Some of the best culture comes from being unhappy, suggested one respondent, and this moved into a discussion point on the importance of sub-cultural forms to well-being, with punk being at the forefront of the conversation. These cultural forms tend to subvert the norms of cultural representation (at least in their early days) and contend that you actually don’t have to appear like you are thriving all the time to others. Political voice and expression is prominent in much of the well-being literature, and so spaces where you are able to express that you are unhappy with the system, or reject dominant systems, is a key aspect of well-being that is often overlooked.
Nick picked up on how my presentation centred on an idea of well-being that had been institutionalised. He posited that well-being should be thought of as disruptive – in a good way. This has left me thinking about Dave Beer’s Punk Sociology, which uses a punk ethos to inspire sociology and to cultivate a vibrant future for the discipline. I wondered whether both cultural policy and well-being disciplines could benefit from such an approach in order to address their indulgent, self-congratulatory elements which are wrapped up in their own sense of self importance. I would argue these characteristics limit the capacity for change that these disciplines can effect in their current forms.

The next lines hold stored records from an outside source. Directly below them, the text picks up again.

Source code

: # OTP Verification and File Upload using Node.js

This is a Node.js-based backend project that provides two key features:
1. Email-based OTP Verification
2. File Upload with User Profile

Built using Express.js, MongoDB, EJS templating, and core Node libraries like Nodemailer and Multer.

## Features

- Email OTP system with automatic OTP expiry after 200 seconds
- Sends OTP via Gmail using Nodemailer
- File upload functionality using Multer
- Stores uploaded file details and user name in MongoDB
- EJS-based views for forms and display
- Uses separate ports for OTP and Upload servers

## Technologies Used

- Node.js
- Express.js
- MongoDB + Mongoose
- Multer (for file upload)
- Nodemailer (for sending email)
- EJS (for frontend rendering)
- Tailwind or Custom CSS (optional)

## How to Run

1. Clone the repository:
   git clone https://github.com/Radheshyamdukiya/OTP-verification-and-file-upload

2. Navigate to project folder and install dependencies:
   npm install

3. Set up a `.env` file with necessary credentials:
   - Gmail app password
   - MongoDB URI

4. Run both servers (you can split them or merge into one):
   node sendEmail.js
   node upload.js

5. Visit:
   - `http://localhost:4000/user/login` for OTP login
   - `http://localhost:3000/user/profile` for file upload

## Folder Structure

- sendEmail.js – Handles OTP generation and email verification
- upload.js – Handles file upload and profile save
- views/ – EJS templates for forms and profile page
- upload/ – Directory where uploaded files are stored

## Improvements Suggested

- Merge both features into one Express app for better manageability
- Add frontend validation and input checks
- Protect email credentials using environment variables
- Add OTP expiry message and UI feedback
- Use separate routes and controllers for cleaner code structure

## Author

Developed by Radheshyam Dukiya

The institutionalisation of well-being and culture has led to a stereotypical idea of what their relationship is and can be. The conversations at Tate Liverpool last Friday showed that across the diversity of professions using a form of culture in some way to effect an idea of well-being, there are a broad range of practices and interpretations of cultural policy for social good. While this is not a wholly new conversation, the day highlighted – for me – the need to continue to converse across boundaries of place, discipline and practice, and to continue to work with and not against different approaches. Only then can we break down the temples of culture to think about what positive social change might be, and culture’s various roles in that.

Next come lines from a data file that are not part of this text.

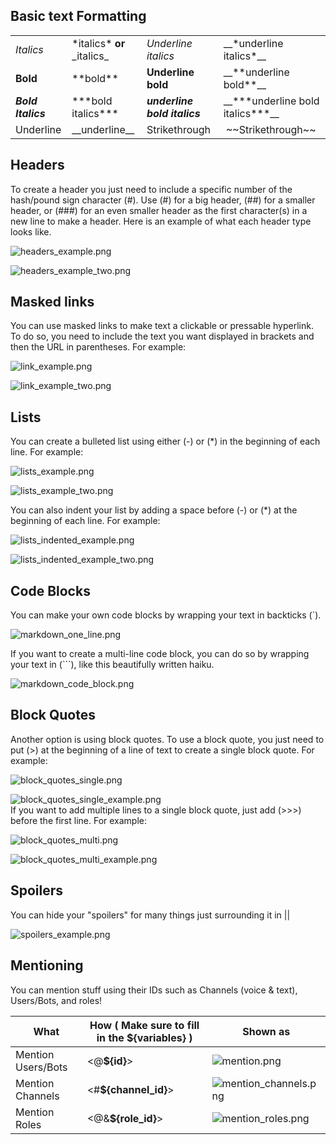 
## Basic text Formatting

<table><tbody><tr><td><em>Italics</em></td><td>*italics* <strong>or</strong> _italics_</td><td><em><span>Underline italics</span></em></td><td>__*underline italics*__</td></tr><tr><td><strong>Bold</strong></td><td>**bold**</td><td><span><strong>Underline bold</strong></span></td><td>__**underline bold**__</td></tr><tr><td><em><strong>Bold Italics</strong></em></td><td>***bold italics***</td><td><span><em><strong>underline bold italics</strong></em></span></td><td>__***underline bold italics***__</td></tr><tr><td><span>Underline</span></td><td>__underline__</td><td>Strikethrough</td><td>&nbsp;~~Strikethrough~~</td></tr></tbody></table>


## Headers

To create a header you just need to include a specific number of the hash/pound sign character (#). Use (#) for a big header, (##) for a smaller header, or (###) for an even smaller header as the first character(s) in a new line to make a header. Here is an example of what each header type looks like.

![headers_example.png](https://support.discord.com/hc/article_attachments/13850284963735)

![headers_example_two.png](https://support.discord.com/hc/article_attachments/13850287234583)

## Masked links

You can use masked links to make text a clickable or pressable hyperlink. To do so, you need to include the text you want displayed in brackets and then the URL in parentheses. For example:

![link_example.png](https://support.discord.com/hc/article_attachments/13850326299287)

![link_example_two.png](https://support.discord.com/hc/article_attachments/13850327352599)

## Lists

You can create a bulleted list using either (-) or (\*) in the beginning of each line. For example:

![lists_example.png](https://support.discord.com/hc/article_attachments/13850376284183)

![lists_example_two.png](https://support.discord.com/hc/article_attachments/13850329913751)

You can also indent your list by adding a space before (-) or (\*) at the beginning of each line. For example:

![lists_indented_example.png](https://support.discord.com/hc/article_attachments/13850378577943)

![lists_indented_example_two.png](https://support.discord.com/hc/article_attachments/13850379795351)

## Code Blocks

You can make your own code blocks by wrapping your text in backticks (\`). 

![markdown_one_line.png](https://support.discord.com/hc/article_attachments/13850431807639)

If you want to create a multi-line code block, you can do so by wrapping your text in (\`\`\`), like this beautifully written haiku.

![markdown_code_block.png](https://support.discord.com/hc/article_attachments/13850432625431)

## Block Quotes

Another option is using block quotes. To use a block quote, you just need to put (>) at the beginning of a line of text to create a single block quote. For example:

![block_quotes_single.png](https://support.discord.com/hc/article_attachments/13850434263575)

![block_quotes_single_example.png](https://support.discord.com/hc/article_attachments/13850434958743)  
If you want to add multiple lines to a single block quote, just add (>>>) before the first line. For example:

![block_quotes_multi.png](https://support.discord.com/hc/article_attachments/13850437179415)

![block_quotes_multi_example.png](https://support.discord.com/hc/article_attachments/13850424579479)

## Spoilers
You can hide your "spoilers" for many things just surrounding it in ||


![spoilers_example.png](https://media.discordapp.net/attachments/1161323865050460270/1161331441486012416/image.png)

## Mentioning
You can mention stuff using their IDs such as Channels (voice & text), Users/Bots, and roles!

| What               | How ( Make sure to fill in the ${variables} ) | Shown as                                                                                                            |
|--------------------|-----------------------------------------------|---------------------------------------------------------------------------------------------------------------------|
| Mention Users/Bots | <@**${id}**>                                  | ![mention.png](https://media.discordapp.net/attachments/1161323865050460270/1161342911527530517/image.png)          |
| Mention Channels   | <#**${channel_id}**>                          | ![mention_channels.png](https://media.discordapp.net/attachments/1161323865050460270/1161343383638396988/image.png) |
| Mention Roles      | <@&**${role_id}**>                            | ![mention_roles.png](https://media.discordapp.net/attachments/1161323865050460270/1161344392938922114/image.png)    |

Today, I propose that as with any stereotype of marriage, the culture-well-being relationship is often an unrealistic portrayal. That if culture is seen as the subservient spouse, then it often has greater responsibility to the relationship than assumed from the outside, much as the stereotypical wife of any powerful man. Conventional representations also tend to ignore how internal dynamics change as the relationship evolves over its life course, as it has to addresses problems and stressors outside the relationship. Well-being’s importance as a policy tool is based on how it is presented as an alternative measure of progress, and I am interested in well-being’s progression as a policy tool; and how, perhaps culture is less about mopping up behind well-being, and instead clearing the way for this to well-being’s advancement.